EXERCISE INSTRUCTIONS:
Copy out every line of the material that contains the string "MirrorCS".

SUPPLIED DATA:

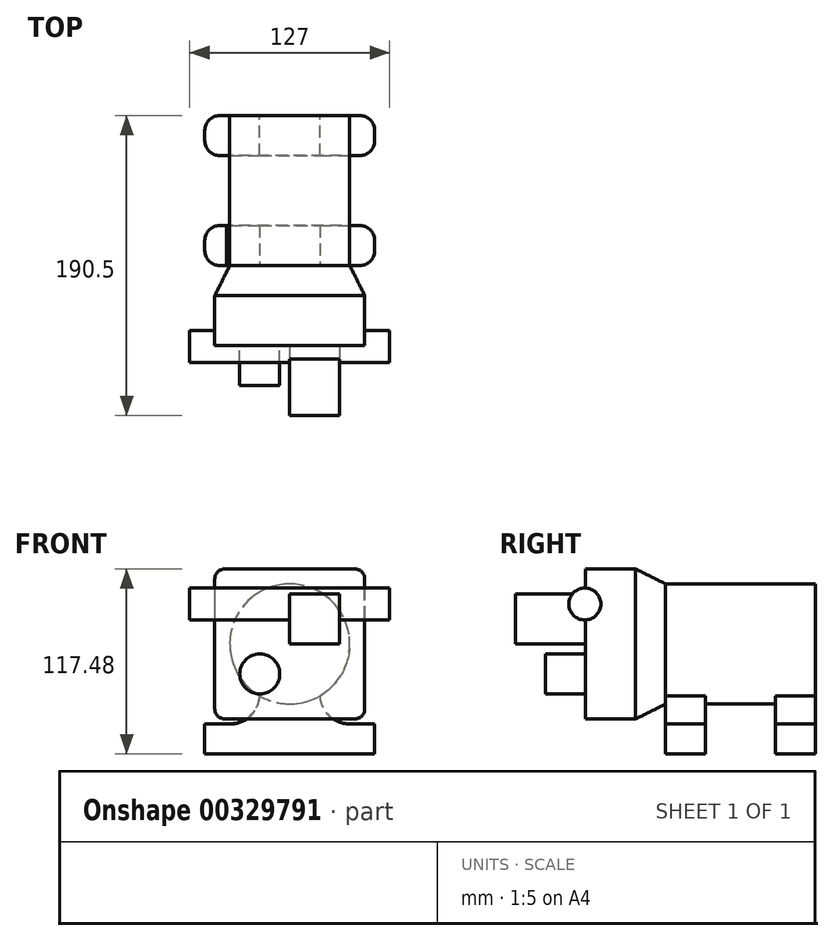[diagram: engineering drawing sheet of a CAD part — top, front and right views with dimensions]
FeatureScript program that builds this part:
annotation { "Feature Type Name" : "Feature", "Feature Type Description" : "" }
export const myFeature = defineFeature(function(context is Context, id is Id, definition is map)
    precondition{}
    {
        {
            var Q0;
            Q0=qCreatedBy(makeId("Front.planeOp"),FACE);
            var sketch = newSketch(context, id + "F0", { "sketchPlane" : qUnion([Q0])});
            skCircle(sketch, "E0", {"center": v(0, 0) * mm, "radius": 38.1 * mm});
            skSolve(sketch);
        }
        {
            var Q0;
            Q0 = qSketchRegion(id + "F0", true);
            extrude(context, id + "F1", {"entities" : qUnion([Q0]), "depth" : 95.25 * mm});
        }
        {
            var Q0;
            Q0=makeQuery(id+"F1.opExtrude","CAP_FACE",FACE,{"disambiguationData":[OSD([sQuery(id+"F0.wireOp",EDGE,"E0")])],"isStart":false});
            var sketch = newSketch(context, id + "F2", { "sketchPlane" : qUnion([Q0])});
            skLineSegment(sketch, "E1.bottom", {"start": v(47.63, -47.63) * mm, "end": v(-47.62, -47.63) * mm});
            skLineSegment(sketch, "E1.top", {"start": v(47.62, 47.63) * mm, "end": v(-47.63, 47.62) * mm});
            skLineSegment(sketch, "E1.left", {"start": v(47.63, -47.63) * mm, "end": v(47.62, 47.63) * mm});
            skLineSegment(sketch, "E1.right", {"start": v(-47.62, -47.63) * mm, "end": v(-47.63, 47.62) * mm});
            skPoint(sketch, "E1.middle", {"position": v(0, 0) * mm});
            skPoint(sketch, "E2.visualSharp", {"position": v(47.62, 47.63) * mm});
            skPoint(sketch, "E3.visualSharp", {"position": v(47.63, -47.63) * mm});
            skPoint(sketch, "E4.visualSharp", {"position": v(-47.62, -47.63) * mm});
            skPoint(sketch, "E5.visualSharp", {"position": v(-47.63, 47.62) * mm});
            skSolve(sketch);
        }
        {
            var Q0;
            Q0 = qSketchRegion(id + "F2", true);
            extrude(context, id + "F3", {"entities" : qUnion([Q0]), "depth" : 50.8 * mm, "hasSecondDirection" : true, "secondDirectionOppositeDirection" : false, "secondDirectionDepth" : 19.05 * mm});
        }
        {
            var Q0;
            Q0=makeQuery(id+"F3.opExtrude","SWEPT_EDGE",EDGE,{"disambiguationData":[OSD([sQuery(id+"F2.wireOp",EDGE,"E1.top"),sQuery(id+"F2.wireOp",EDGE,"E1.left")])]});
            var Q1;
            Q1=makeQuery(id+"F3.opExtrude","SWEPT_EDGE",EDGE,{"disambiguationData":[OSD([sQuery(id+"F2.wireOp",EDGE,"E1.bottom"),sQuery(id+"F2.wireOp",EDGE,"E1.left")])]});
            var Q2;
            Q2=makeQuery(id+"F3.opExtrude","SWEPT_EDGE",EDGE,{"disambiguationData":[OSD([sQuery(id+"F2.wireOp",EDGE,"E1.top"),sQuery(id+"F2.wireOp",EDGE,"E1.right")])]});
            var Q3;
            Q3=makeQuery(id+"F3.opExtrude","SWEPT_EDGE",EDGE,{"disambiguationData":[OSD([sQuery(id+"F2.wireOp",EDGE,"E1.bottom"),sQuery(id+"F2.wireOp",EDGE,"E1.right")])]});
            fillet(context, id + "F4", {"entities" : qUnion([Q0, Q1, Q2, Q3]), "radius" : 6.35 * mm, "tangentPropagation" : true, "allowEdgeOverflow" : false});
        }
        {
            var Q1;
            Q1=makeQuery(id+"F3.opExtrude","CAP_FACE",FACE,{"disambiguationData":[OSD([sQuery(id+"F2.wireOp",EDGE,"E1.bottom"),sQuery(id+"F2.wireOp",EDGE,"E1.top"),sQuery(id+"F2.wireOp",EDGE,"E1.left"),sQuery(id+"F2.wireOp",EDGE,"E1.right")])],"isStart":true});
            var Q2;
            Q2=makeQuery(id+"F1.opExtrude","CAP_FACE",FACE,{"disambiguationData":[OSD([sQuery(id+"F0.wireOp",EDGE,"E0")])],"isStart":false});
            loft(context, id + "F5", {"operationType" : NewBodyOperationType.ADD, "sheetProfilesArray" : [{ "sheetProfileEntities" : qUnion([Q1]) }, { "sheetProfileEntities" : qUnion([Q2]) }]});
        }
        {
            var Q0;
            Q0=qCreatedBy(makeId("Right.planeOp"),FACE);
            var sketch = newSketch(context, id + "F6", { "sketchPlane" : qUnion([Q0])});
            skCircle(sketch, "E6", {"center": v(-146.57, 25.4) * mm, "radius": 10.16 * mm});
            skSolve(sketch);
        }
        {
            var Q0;
            {var subQ0=sQuery(id+"F2.wireOp",EDGE,"E1.left");var subQ1=sQuery(id+"F2.wireOp",EDGE,"E1.bottom");var subQ2=sQuery(id+"F2.wireOp",EDGE,"E1.right");Q0=makeQuery(id+"FkyLQc96Iigq7Rs_1.boolean.opBoolean","SPLIT",FACE,{"disambiguationData":[TD([makeQuery(id+"F3.opExtrude","SWEPT_FACE",FACE,{"disambiguationData":[OSD([subQ1])]})])],"derivedFrom":makeQuery(id+"F3.opExtrude","CAP_FACE",FACE,{"disambiguationData":[OSD([subQ1,sQuery(id+"F2.wireOp",EDGE,"E1.top"),subQ0,subQ2])],"isStart":false})});}
            var sketch = newSketch(context, id + "F7", { "sketchPlane" : qUnion([Q0])});
            skLineSegment(sketch, "E7.bottom", {"start": v(0, 0) * mm, "end": v(31.75, 0) * mm});
            skLineSegment(sketch, "E7.top", {"start": v(0, 31.75) * mm, "end": v(31.75, 31.75) * mm});
            skLineSegment(sketch, "E7.left", {"start": v(0, 0) * mm, "end": v(0, 31.75) * mm});
            skLineSegment(sketch, "E7.right", {"start": v(31.75, 0) * mm, "end": v(31.75, 31.75) * mm});
            skCircle(sketch, "E8", {"center": v(-19.05, -19.05) * mm, "radius": 12.7 * mm});
            skSolve(sketch);
        }
        {
            var Q0;
            Q0=makeQuery(id+"F7.imprint","IMPRINT",FACE,{"disambiguationData":[TD([[makeQuery(id+"F7.imprint","IMPRINT",EDGE,{"derivedFrom":sQuery(id+"F7.wireOp",EDGE,"E8")}),1.0]])]});
            extrude(context, id + "F8", {"entities" : qUnion([Q0]), "operationType" : NewBodyOperationType.ADD, "depth" : 25.4 * mm});
        }
        {
            var Q0;
            Q0=makeQuery(id+"F7.imprint","IMPRINT",FACE,{"disambiguationData":[TD([[makeQuery(id+"F7.imprint","IMPRINT",EDGE,{"derivedFrom":sQuery(id+"F7.wireOp",EDGE,"E7.bottom")}),1.0]])]});
            extrude(context, id + "F9", {"entities" : qUnion([Q0]), "operationType" : NewBodyOperationType.ADD, "depth" : 44.45 * mm});
        }
        {
            var Q0;
            Q0 = qSketchRegion(id + "F6", true);
            extrude(context, id + "F10", {"entities" : qUnion([Q0]), "operationType" : NewBodyOperationType.ADD, "depth" : 63.5 * mm, "hasSecondDirection" : true, "secondDirectionOppositeDirection" : true, "secondDirectionDepth" : 63.5 * mm});
        }
        {
            var Q0;
            Q0=qCreatedBy(makeId("Front.planeOp"),FACE);
            var sketch = newSketch(context, id + "F11", { "sketchPlane" : qUnion([Q0])});
            skLineSegment(sketch, "E9.bottom", {"start": v(53.98, -50.8) * mm, "end": v(38.1, -50.8) * mm});
            skLineSegment(sketch, "E9.top", {"start": v(53.98, -69.85) * mm, "end": v(-53.97, -69.85) * mm});
            skLineSegment(sketch, "E9.left", {"start": v(53.98, -50.8) * mm, "end": v(53.98, -69.85) * mm});
            skLineSegment(sketch, "E9.right", {"start": v(-53.98, -50.8) * mm, "end": v(-53.98, -69.85) * mm});
            skArc(sketch, "E10", {"start": v(38.1, -50.8) * mm, "mid": v(25.07, -45.64) * mm, "end": v(19.09, -32.97) * mm});
            skArc(sketch, "E11.MirrorCS", {"start": v(-38.1, -50.8) * mm, "mid": v(-25.07, -45.64) * mm, "end": v(-19.09, -32.97) * mm});
            skLineSegment(sketch, "E12.trimOffspring", {"start": v(-38.1, -50.8) * mm, "end": v(-53.97, -50.8) * mm});
            skLineSegment(sketch, "E13", {"start": v(19.09, -32.97) * mm, "end": v(-19.09, -32.97) * mm});
            skPoint(sketch, "E14.orphan", {"position": v(29.58, -14.71) * mm});
            skPoint(sketch, "E15.orphan", {"position": v(-29.58, -14.71) * mm});
            skSolve(sketch);
        }
        {
            var Q0;
            Q0=qCreatedBy(makeId("Front.planeOp"),FACE);
            cPlane(context, id + "F12", {"entities" : qUnion([Q0]), "cplaneType" : CPlaneType.OFFSET, "offset" : 95.25 * mm, "width" : 152.4 * mm, "height" : 152.4 * mm});
        }
        {
            var Q0;
            Q0=qCreatedBy(id+"F12.planeOp",FACE);
            var sketch = newSketch(context, id + "F13", { "sketchPlane" : qUnion([Q0])});
            skLineSegment(sketch, "E16.bottom", {"start": v(53.97, -50.8) * mm, "end": v(38.1, -50.8) * mm});
            skLineSegment(sketch, "E16.top", {"start": v(53.97, -69.85) * mm, "end": v(-53.98, -69.85) * mm});
            skLineSegment(sketch, "E16.left", {"start": v(53.97, -50.8) * mm, "end": v(53.97, -69.85) * mm});
            skLineSegment(sketch, "E16.right", {"start": v(-53.98, -50.8) * mm, "end": v(-53.98, -69.85) * mm});
            skArc(sketch, "E17", {"start": v(38.1, -50.8) * mm, "mid": v(25.07, -45.64) * mm, "end": v(19.09, -32.97) * mm});
            skArc(sketch, "E18.MirrorCS", {"start": v(-40.26, -50.8) * mm, "mid": v(-25.83, -46.44) * mm, "end": v(-19.09, -32.97) * mm});
            skLineSegment(sketch, "E19.trimOffspring", {"start": v(-40.26, -50.8) * mm, "end": v(-53.98, -50.8) * mm});
            skLineSegment(sketch, "E20", {"start": v(19.09, -32.97) * mm, "end": v(-19.09, -32.97) * mm});
            skSolve(sketch);
        }
        {
            var Q0;
            Q0=makeQuery(id+"F11.imprint","IMPRINT",FACE,{"disambiguationData":[TD([[makeQuery(id+"F11.imprint","IMPRINT",EDGE,{"derivedFrom":sQuery(id+"F11.wireOp",EDGE,"E9.bottom")}),1.0]])]});
            extrude(context, id + "F14", {"entities" : qUnion([Q0]), "operationType" : NewBodyOperationType.ADD, "depth" : 25.4 * mm});
        }
        {
            var Q0;
            Q0 = qSketchRegion(id + "F13", true);
            extrude(context, id + "F15", {"entities" : qUnion([Q0]), "operationType" : NewBodyOperationType.ADD, "oppositeDirection" : true, "depth" : 25.4 * mm});
        }
        {
            var Q0;
            Q0=makeQuery(id+"F14.opExtrude","CAP_EDGE",EDGE,{"disambiguationData":[OSD([sQuery(id+"F11.wireOp",EDGE,"E9.right")])],"isStart":true});
            var Q1;
            Q1=makeQuery(id+"F14.opExtrude","CAP_EDGE",EDGE,{"disambiguationData":[OSD([sQuery(id+"F11.wireOp",EDGE,"E9.right")])],"isStart":false});
            var Q2;
            Q2=makeQuery(id+"F14.opExtrude","CAP_EDGE",EDGE,{"disambiguationData":[OSD([sQuery(id+"F11.wireOp",EDGE,"E9.left")])],"isStart":true});
            var Q3;
            Q3=makeQuery(id+"F15.opExtrude","CAP_EDGE",EDGE,{"disambiguationData":[OSD([sQuery(id+"F13.wireOp",EDGE,"E16.right")])],"isStart":false});
            var Q4;
            Q4=makeQuery(id+"F15.opExtrude","CAP_EDGE",EDGE,{"disambiguationData":[OSD([sQuery(id+"F13.wireOp",EDGE,"E16.right")])],"isStart":true});
            var Q5;
            Q5=makeQuery(id+"F14.opExtrude","CAP_EDGE",EDGE,{"disambiguationData":[OSD([sQuery(id+"F11.wireOp",EDGE,"E9.left")])],"isStart":false});
            var Q6;
            Q6=makeQuery(id+"F15.opExtrude","CAP_EDGE",EDGE,{"disambiguationData":[OSD([sQuery(id+"F13.wireOp",EDGE,"E16.left")])],"isStart":false});
            var Q7;
            Q7=makeQuery(id+"F15.opExtrude","CAP_EDGE",EDGE,{"disambiguationData":[OSD([sQuery(id+"F13.wireOp",EDGE,"E16.left")])],"isStart":true});
            fillet(context, id + "F16", {"entities" : qUnion([Q0, Q1, Q2, Q3, Q4, Q5, Q6, Q7]), "radius" : 9.52 * mm, "tangentPropagation" : true, "allowEdgeOverflow" : false});
        }
    });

ANSWER FOR THE TASK:
            skArc(sketch, "E11.MirrorCS", {"start": v(-38.1, -50.8) * mm, "mid": v(-25.07, -45.64) * mm, "end": v(-19.09, -32.97) * mm});
            skArc(sketch, "E18.MirrorCS", {"start": v(-40.26, -50.8) * mm, "mid": v(-25.83, -46.44) * mm, "end": v(-19.09, -32.97) * mm});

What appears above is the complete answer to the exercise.